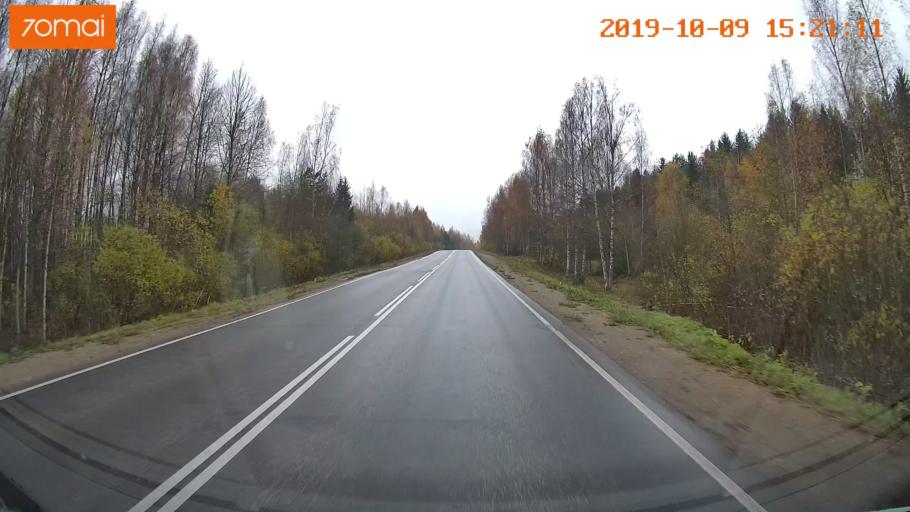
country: RU
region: Kostroma
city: Susanino
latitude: 58.0561
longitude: 41.5243
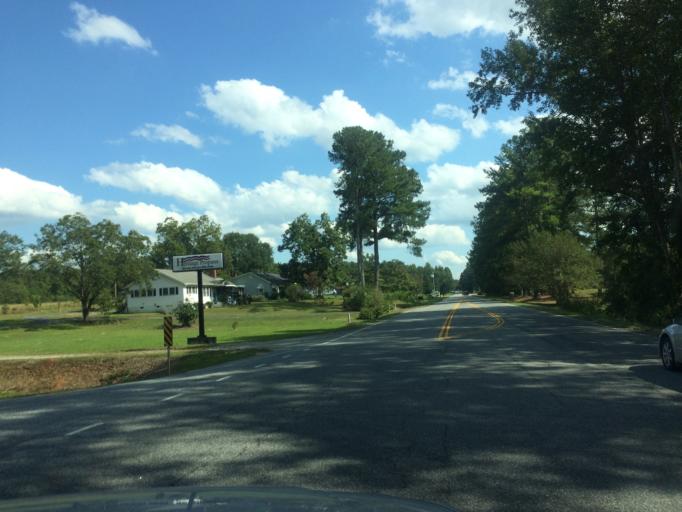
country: US
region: South Carolina
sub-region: Anderson County
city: Honea Path
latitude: 34.4675
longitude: -82.4237
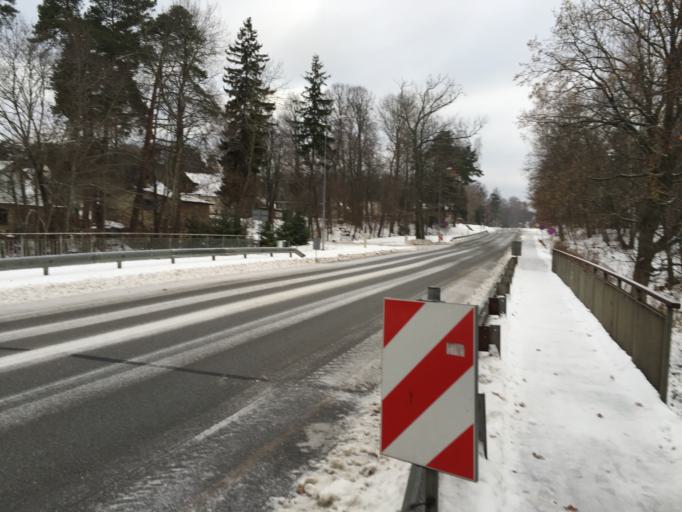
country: LV
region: Saulkrastu
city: Saulkrasti
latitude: 57.2778
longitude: 24.4172
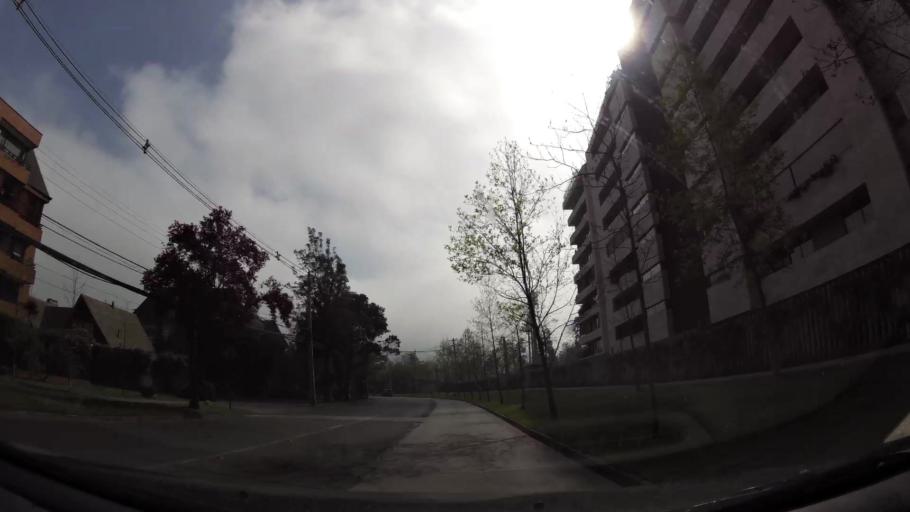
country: CL
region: Santiago Metropolitan
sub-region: Provincia de Santiago
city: Villa Presidente Frei, Nunoa, Santiago, Chile
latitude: -33.3822
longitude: -70.5690
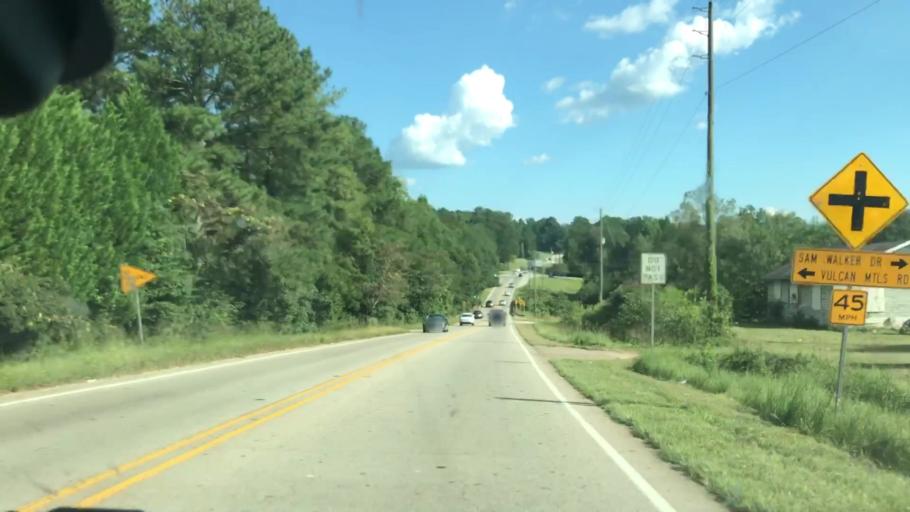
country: US
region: Georgia
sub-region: Troup County
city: La Grange
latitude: 32.9928
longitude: -85.0059
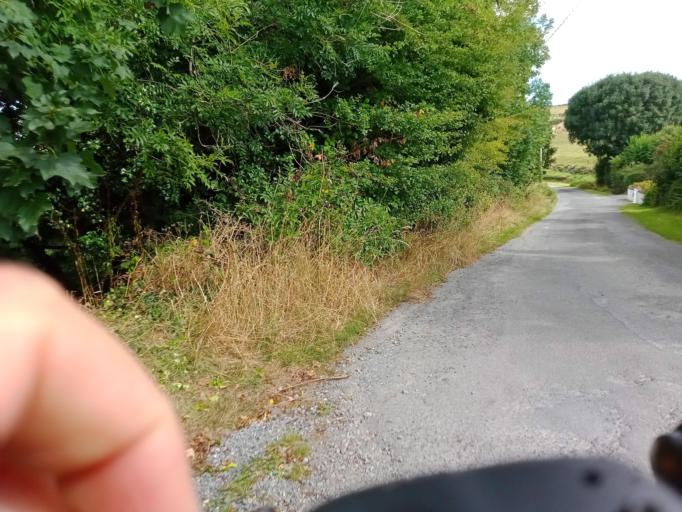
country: IE
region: Munster
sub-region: Waterford
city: Dungarvan
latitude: 52.1131
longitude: -7.5071
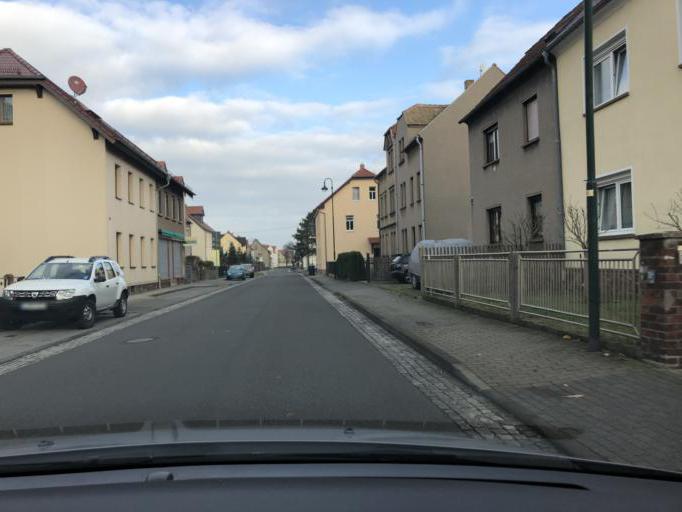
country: DE
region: Saxony
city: Nerchau
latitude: 51.2745
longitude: 12.7927
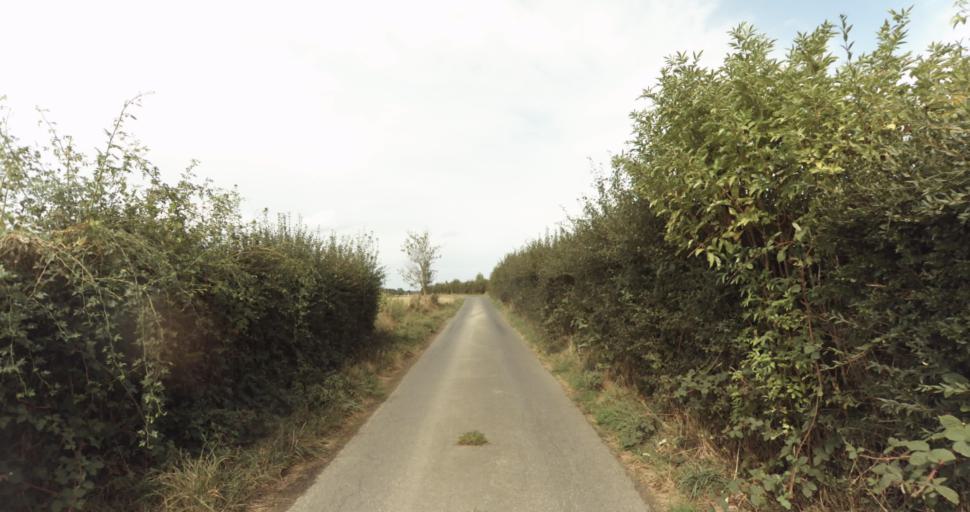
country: FR
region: Lower Normandy
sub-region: Departement du Calvados
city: Orbec
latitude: 48.9486
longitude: 0.3995
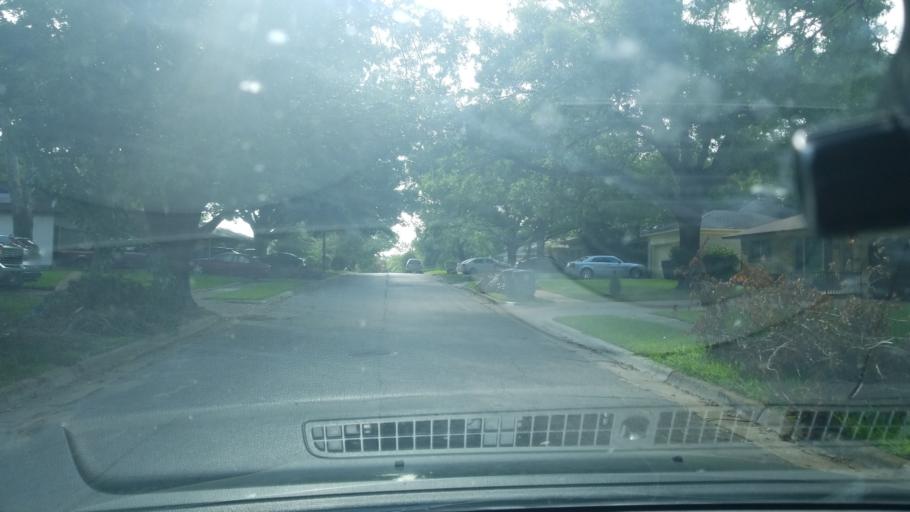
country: US
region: Texas
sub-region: Dallas County
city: Balch Springs
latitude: 32.7419
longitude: -96.6679
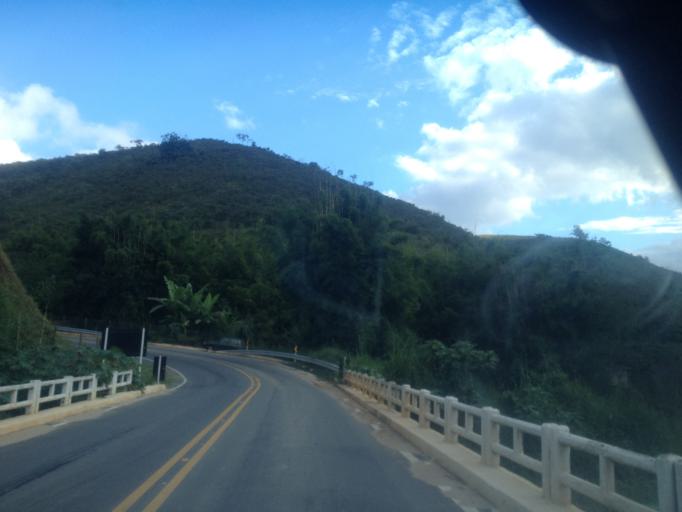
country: BR
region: Rio de Janeiro
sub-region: Quatis
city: Quatis
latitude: -22.2832
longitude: -44.2588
☆ ☆ ☆ ☆ ☆
Transcribe the data above line for line, exactly as it stands, and omit the pictures from your answer.

### EXERCISE OUTPUT
country: RU
region: Kostroma
city: Susanino
latitude: 58.0561
longitude: 41.5243
country: US
region: South Carolina
sub-region: Anderson County
city: Honea Path
latitude: 34.4675
longitude: -82.4237
country: LV
region: Saulkrastu
city: Saulkrasti
latitude: 57.2778
longitude: 24.4172
country: CL
region: Santiago Metropolitan
sub-region: Provincia de Santiago
city: Villa Presidente Frei, Nunoa, Santiago, Chile
latitude: -33.3822
longitude: -70.5690
country: US
region: Georgia
sub-region: Troup County
city: La Grange
latitude: 32.9928
longitude: -85.0059
country: IE
region: Munster
sub-region: Waterford
city: Dungarvan
latitude: 52.1131
longitude: -7.5071
country: DE
region: Saxony
city: Nerchau
latitude: 51.2745
longitude: 12.7927
country: FR
region: Lower Normandy
sub-region: Departement du Calvados
city: Orbec
latitude: 48.9486
longitude: 0.3995
country: US
region: Texas
sub-region: Dallas County
city: Balch Springs
latitude: 32.7419
longitude: -96.6679
country: BR
region: Rio de Janeiro
sub-region: Quatis
city: Quatis
latitude: -22.2832
longitude: -44.2588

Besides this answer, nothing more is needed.